The 11% Citation Overlap Problem: Why Cross-Engine Averaging Fails

By Nathan Hill-Haimes·2026-05-12·Methodology: v1.0

When ChatGPT and Perplexity are asked the same query, only 11% of cited domains overlap (ziptie.dev, 2026). This third-party finding validates why the AnswerGraph engine measures each engine independently.

Key findings

11% domain overlap between ChatGPT and Perplexity for identical queries (ziptie.dev, 2026)
Cross-engine composite scores have no statistical validity
Engine-specific measurement is the only defensible approach

The measurement

The ziptie.dev cross-platform citation study probed 1,200 commercial-intent queries simultaneously on ChatGPT and Perplexity.

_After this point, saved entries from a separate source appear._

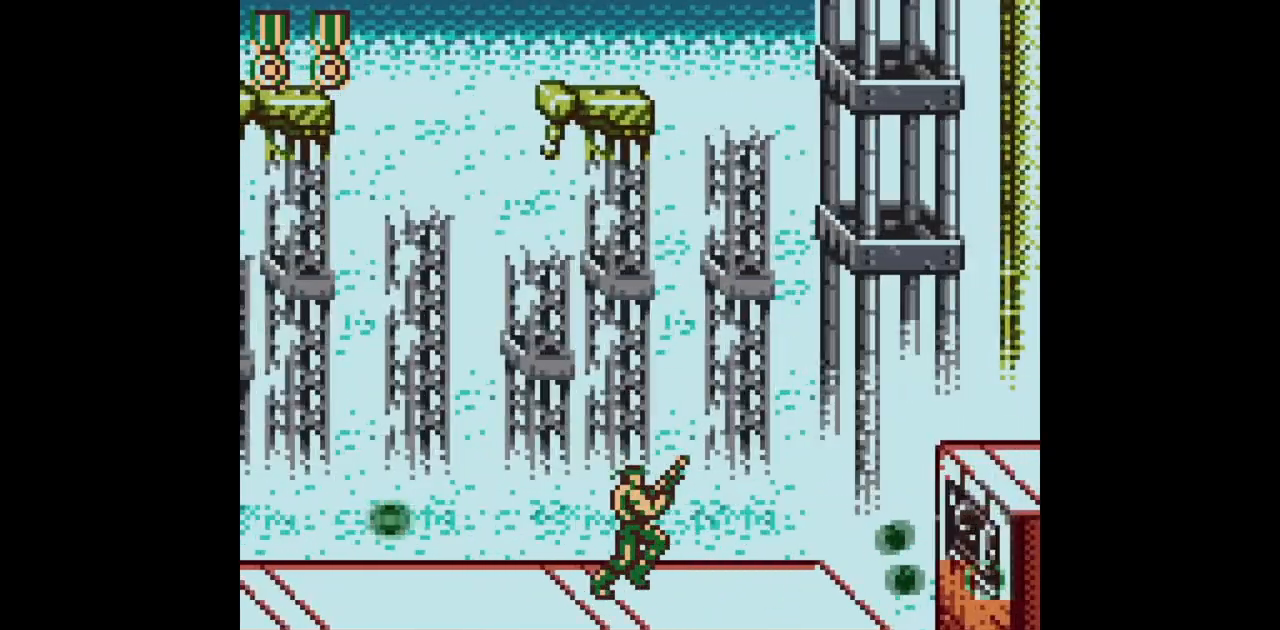
{"buttons": ["DPAD_RIGHT"], "events": []}
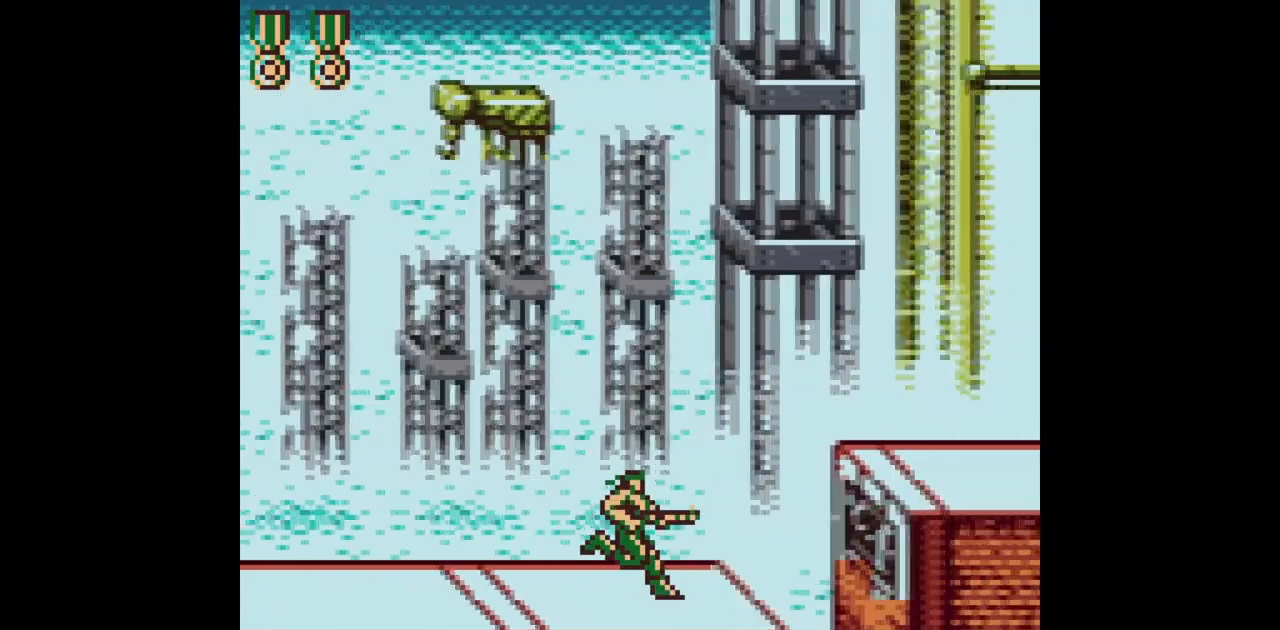
{"buttons": ["A", "DPAD_RIGHT"], "events": [[383, "A", "down"]]}
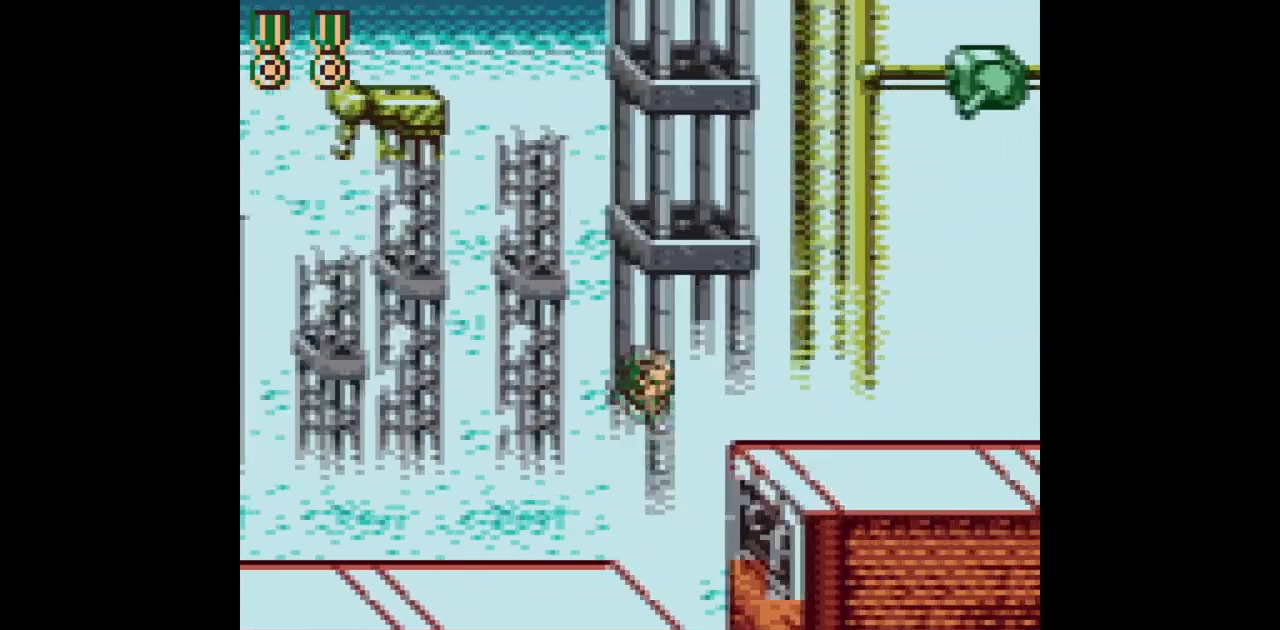
{"buttons": ["B", "DPAD_UP", "DPAD_RIGHT"], "events": [[383, "A", "up"], [383, "DPAD_UP", "down"], [483, "B", "down"]]}
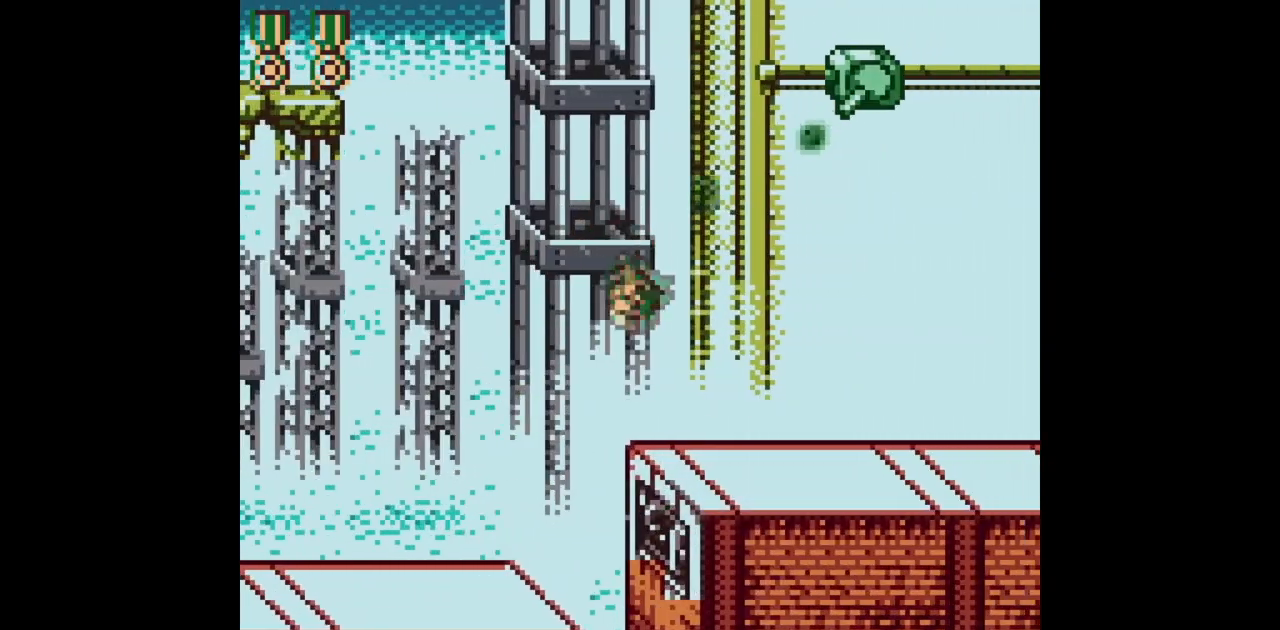
{"buttons": ["B", "DPAD_UP", "DPAD_RIGHT"], "events": []}
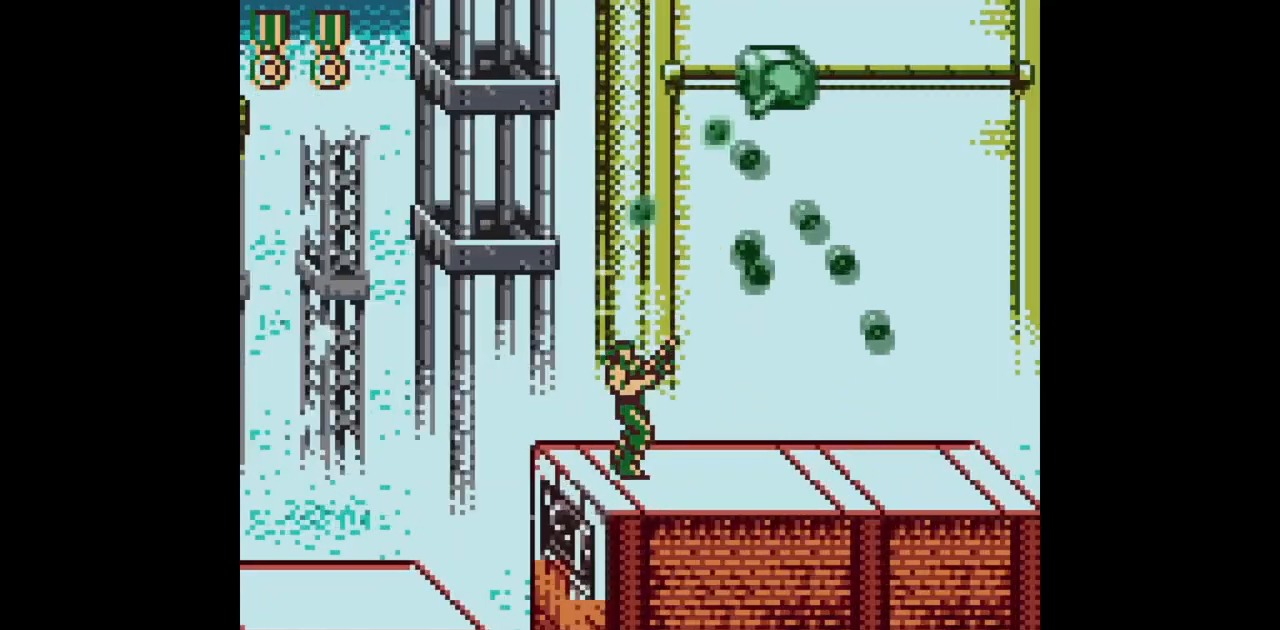
{"buttons": ["B", "DPAD_UP", "DPAD_RIGHT"], "events": []}
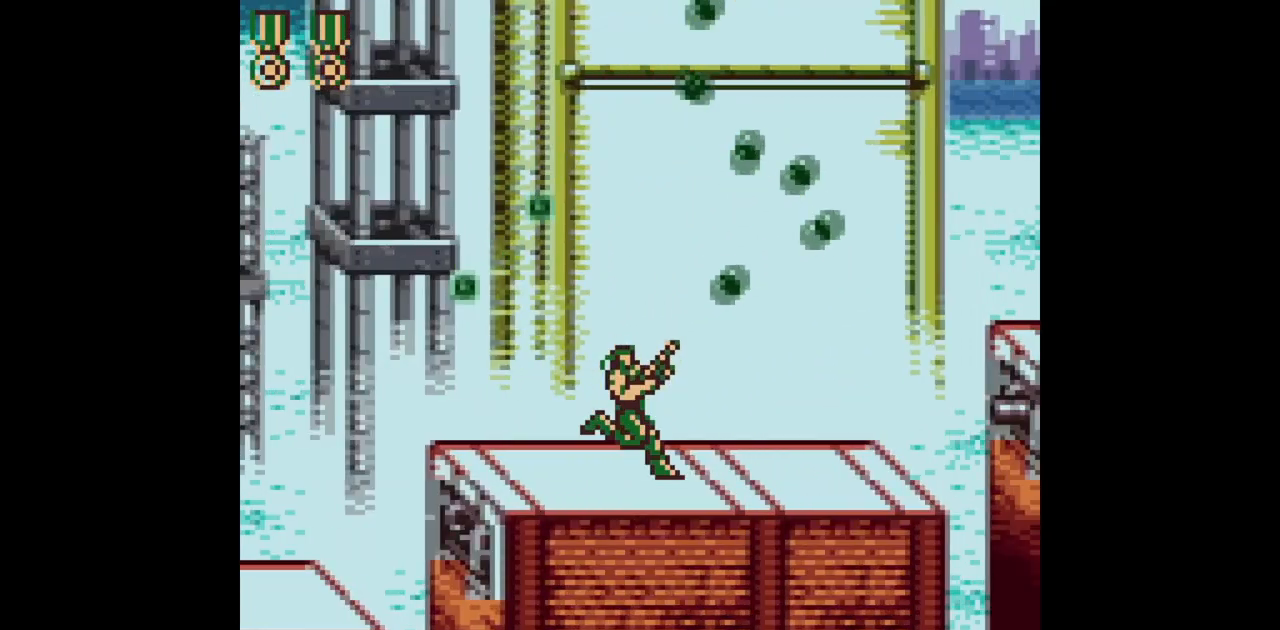
{"buttons": ["B", "DPAD_DOWN"], "events": [[100, "B", "up"], [200, "DPAD_UP", "up"], [283, "B", "down"], [300, "DPAD_DOWN", "down"], [333, "DPAD_RIGHT", "up"]]}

For each query, all domains cited in the response were recorded. The Jaccard similarity coefficient between the ChatGPT citation set and the Perplexity citation set was then calculated.

Results

The median Jaccard similarity was 0.11 (11%). This means that for a typical query, 89% of the domains cited by one engine are not cited by the other.

This finding has a direct methodological consequence: any measurement system that averages citation rates across engines produces a composite score with no statistical meaning. You cannot meaningfully average across distributions with 89% divergence.

Implications for measurement

Engine-specific metrics are mandatory. A brand's citation share on ChatGPT is a different measurement from its citation share on Perplexity. Combining them into one number destroys information.
"AI visibility scores" are methodologically indefensible. Any product offering a single cross-engine score is producing a number that cannot be reproduced, cannot be decomposed, and cannot be attributed to any specific engine behaviour.
Engine-specific measurement is the only defensible approach. Cross-engine comparisons should be presented as separate measurements, never averaged.

Where the AnswerGraph engine's own findings will live

The AnswerGraph panel measures four engines independently. Once enough observations accumulate to produce its own cross-engine overlap analysis, those findings will be published here with full data. Until then, the ziptie.dev study remains the best public evidence for why per-engine measurement is necessary.